Book Excerpt: Troubleshooting Ubuntu ServerBook Excerpt: Troubleshooting Ubuntu Server
<i>The Official Ubuntu Server Book</i> will help you identify and resolve the open source server's network and hardware issues, including an unresponsive Linux host, memory issues, and network card errors.
In this chapter I'm going to discuss some aspects of my general philosophy on troubleshooting that could be applied to a wide range of problems. Then I will cover a few common problems that you might run into and introduce some tools and techniques to help solve them. By the end of the chapter you should have a head start the next time a problem turns up.
Good Communication Is Critical When Collaborating
If you are part of a team that is troubleshooting a problem, you absolutely must have good communication among team members. That could be as simple as yelling across cubicle walls, or it could mean setting up a chat room. A common problem when a team works an issue is multiple members testing the same hypothesis. With good communication each person can tackle a different hypothesis and report the results. These results can then lead to new hypotheses that can be divided among the team members. One final note: Favor communication methods that allow multiple people to communicate at the same time. This means that often chat rooms work much better than phones for problem solving, since over the phone everyone has to wait for a turn to speak; in a chat room multiple people can communicate at once.
Understand How Systems Work
The more deeply you understand how a system works, the faster you can rule out causes of problems.
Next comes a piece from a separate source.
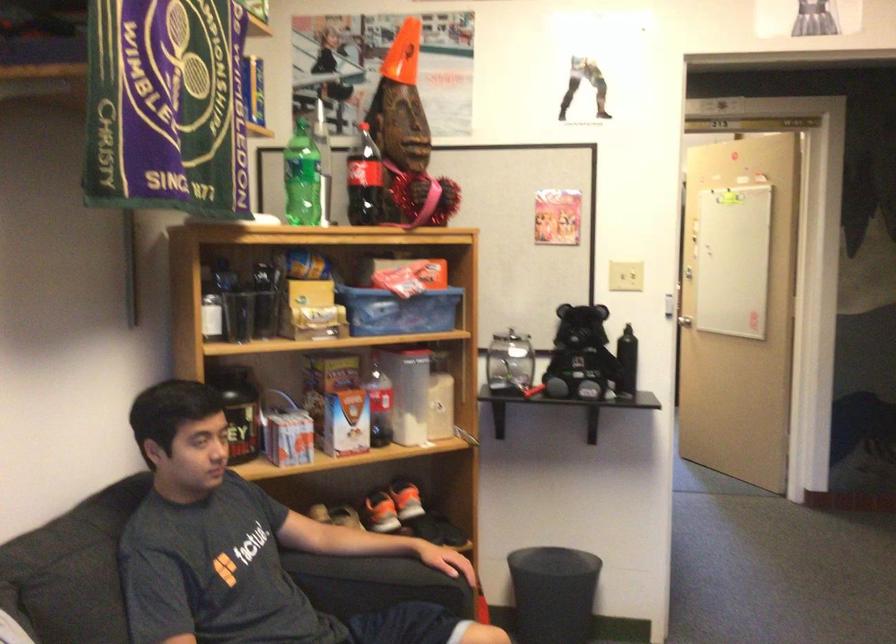
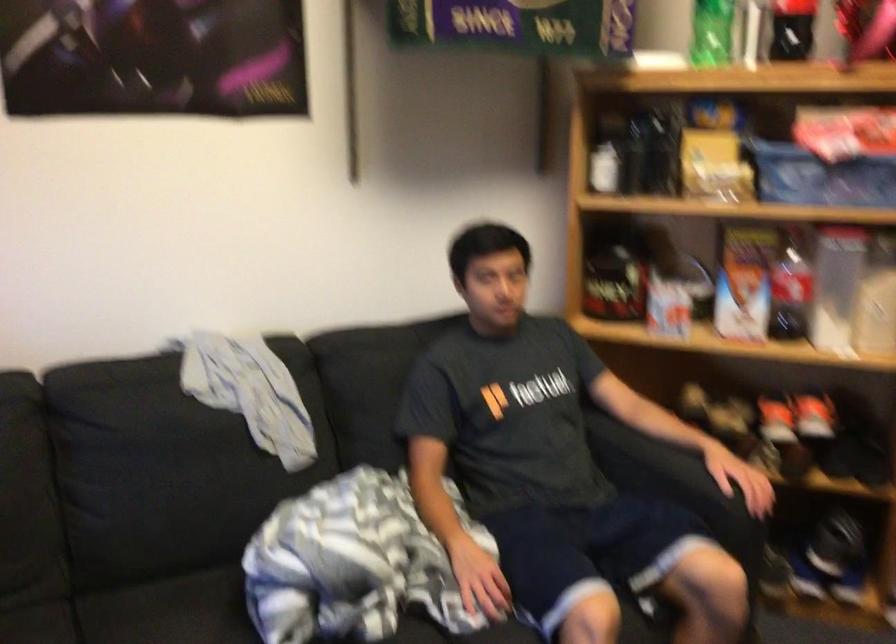
In the second image, find the point that corresponds to the point at 212,299 in the first image.

(607, 154)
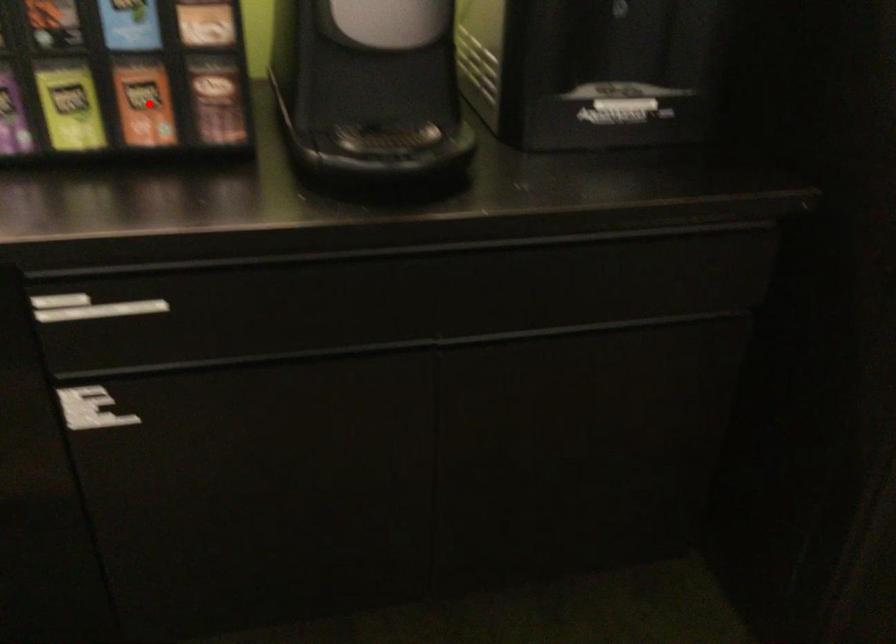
Over the years I've noticed that when a problem occurs, people first tend to blame the technology they understand the least. At one point in my career, every time a network problem occurred, everyone immediately blamed DNS, even when it appeared obvious (at least to me) that not only was DNS functioning correctly, it never had actually been the cause of any of the problems. One day we decided to hold a lecture to explain how DNS worked and traced an ordinary DNS request from the client to every DNS server and back. Afterward everyone who attended the class stopped jumping to DNS as the first cause of network problems. There are core technologies with which every sysadmin deals on a daily basis, such as TCP/IP networking, DNS, Linux processes, programming, and memory management; it is crucial that you learn about these in as much depth as possible if you want to find a solution to a problem quickly.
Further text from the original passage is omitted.